Here is the trade. Tesla bulls have been priced for a story where the Robotaxi network is on a scaling curve similar to Uber’s 2010 to 2014 ramp, with deployments doubling or tripling each quarter and unit economics improving as scale arrives. Reuters’ data is consistent with a different curve, one closer to Cruise’s 2022 to 2023 ramp where safety bottlenecks produced linear rather than exponential expansion before the rollout pulled back entirely. The price-to-sales multiple the market is paying for Robotaxi exposure is calibrated to the first curve. If the data continues to point at the second, the gap closes through a multiple compression rather than a fundamental miss.

The Optimus side of the bull case has the same problem with extra steps. Wall Street is paying roughly $45 of Tesla’s $445 share price for a robot that has not shipped to a single paying customer, on a timeline that assumes the same validation engineering that is currently throttling Robotaxi also delivers a humanoid platform inside the same calendar year. That is a stack-of-assumptions trade, not a fundamentals trade. The Reuters data is the first hard signal that the validation stack itself is the rate limiter, which means the Optimus timeline implied in the share price is materially aggressive.

Waymo Is The Comparison That Matters, And It’s Not Close Right Now

Waymo’s commercial rollout in Phoenix, San Francisco, Los Angeles, and Austin is currently running at roughly 250,000 paid rides per week, per Alphabet’s Q1 disclosures. Tesla has not published a paid-ride number for Robotaxi. The Reuters tracking implies the Austin fleet, the most mature deployment, is producing per-vehicle-day ride counts well below the 15 to 20 daily rides per vehicle that Waymo achieves in mature service areas. The fleet-utilization gap is the headline number Tesla bulls have to explain away, and the Reuters methodology is going to make that conversation harder.

The competitive picture is not static. Waymo’s Phoenix expansion now covers 315 square miles, the largest commercial AV service area in the world. Cruise’s relaunch in Texas under the new GM autonomous strategy is targeting a 2027 commercial Houston launch. Zoox is operating in Las Vegas. Tesla’s first-mover advantage in passenger-vehicle autonomy is real on the hardware side and disappearing on the operational-validation side. The Reuters data is a snapshot of why.

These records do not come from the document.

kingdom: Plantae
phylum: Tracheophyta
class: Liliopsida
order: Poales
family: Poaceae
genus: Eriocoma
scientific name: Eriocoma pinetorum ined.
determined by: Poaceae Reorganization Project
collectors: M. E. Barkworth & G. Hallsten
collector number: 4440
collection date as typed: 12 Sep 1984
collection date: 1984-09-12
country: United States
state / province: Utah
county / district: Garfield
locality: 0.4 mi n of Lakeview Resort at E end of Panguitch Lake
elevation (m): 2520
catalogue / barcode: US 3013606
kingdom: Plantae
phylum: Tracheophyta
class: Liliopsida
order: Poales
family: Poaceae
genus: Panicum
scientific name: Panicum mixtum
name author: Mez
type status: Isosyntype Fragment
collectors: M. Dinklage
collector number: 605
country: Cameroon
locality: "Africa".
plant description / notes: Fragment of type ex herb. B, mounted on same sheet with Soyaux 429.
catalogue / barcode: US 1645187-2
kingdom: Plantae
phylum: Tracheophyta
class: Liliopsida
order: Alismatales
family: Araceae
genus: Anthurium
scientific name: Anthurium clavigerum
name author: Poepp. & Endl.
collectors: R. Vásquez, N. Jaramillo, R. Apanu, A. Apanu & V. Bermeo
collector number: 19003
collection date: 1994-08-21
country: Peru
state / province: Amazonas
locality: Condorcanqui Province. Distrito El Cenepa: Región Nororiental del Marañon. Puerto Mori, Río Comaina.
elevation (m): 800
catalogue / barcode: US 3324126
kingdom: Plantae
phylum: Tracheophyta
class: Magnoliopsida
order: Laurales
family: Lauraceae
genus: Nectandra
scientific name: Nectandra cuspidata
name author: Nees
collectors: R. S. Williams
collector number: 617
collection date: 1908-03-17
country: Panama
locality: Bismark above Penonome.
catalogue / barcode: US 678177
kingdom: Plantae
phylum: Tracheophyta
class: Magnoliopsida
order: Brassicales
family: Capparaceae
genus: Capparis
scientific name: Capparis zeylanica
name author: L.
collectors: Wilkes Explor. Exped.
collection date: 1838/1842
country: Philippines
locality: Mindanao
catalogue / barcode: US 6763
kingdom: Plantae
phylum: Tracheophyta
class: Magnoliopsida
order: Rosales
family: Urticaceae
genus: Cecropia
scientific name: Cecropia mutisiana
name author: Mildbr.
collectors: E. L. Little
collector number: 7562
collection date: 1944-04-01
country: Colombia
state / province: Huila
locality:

What To Watch Through Q2 Earnings

Three signals matter through Tesla’s Q2 print in late July. First, whether Musk discloses a paid-ride count for Robotaxi for the first time. Round numbers, even unflattering ones, are evidence of internal confidence. Continued silence is evidence the data is bad. Second, whether the company has expanded the validated service area in Austin and Dallas, or has only added vehicles to the existing geofences. Geofence expansion is the real progress signal. Third, whether the language about “states by year-end” survives the call. Musk has rarely walked back a public number publicly, but the Reuters data leaves no room for the rhetoric without an asterisk.

The bull case for Tesla is a faith in execution. The Robotaxi rollout is the first place where execution can be measured by a third party with a stopwatch. Reuters just published the stopwatch. The trade is no longer “is Tesla the AI play of the decade?” It is “does the AI play deliver more than Waymo by the end of 2026?” The Reuters tracking says the answer is currently no, and the $45 per share investors are paying for Optimus is the price of a story that needs the timeline to hold.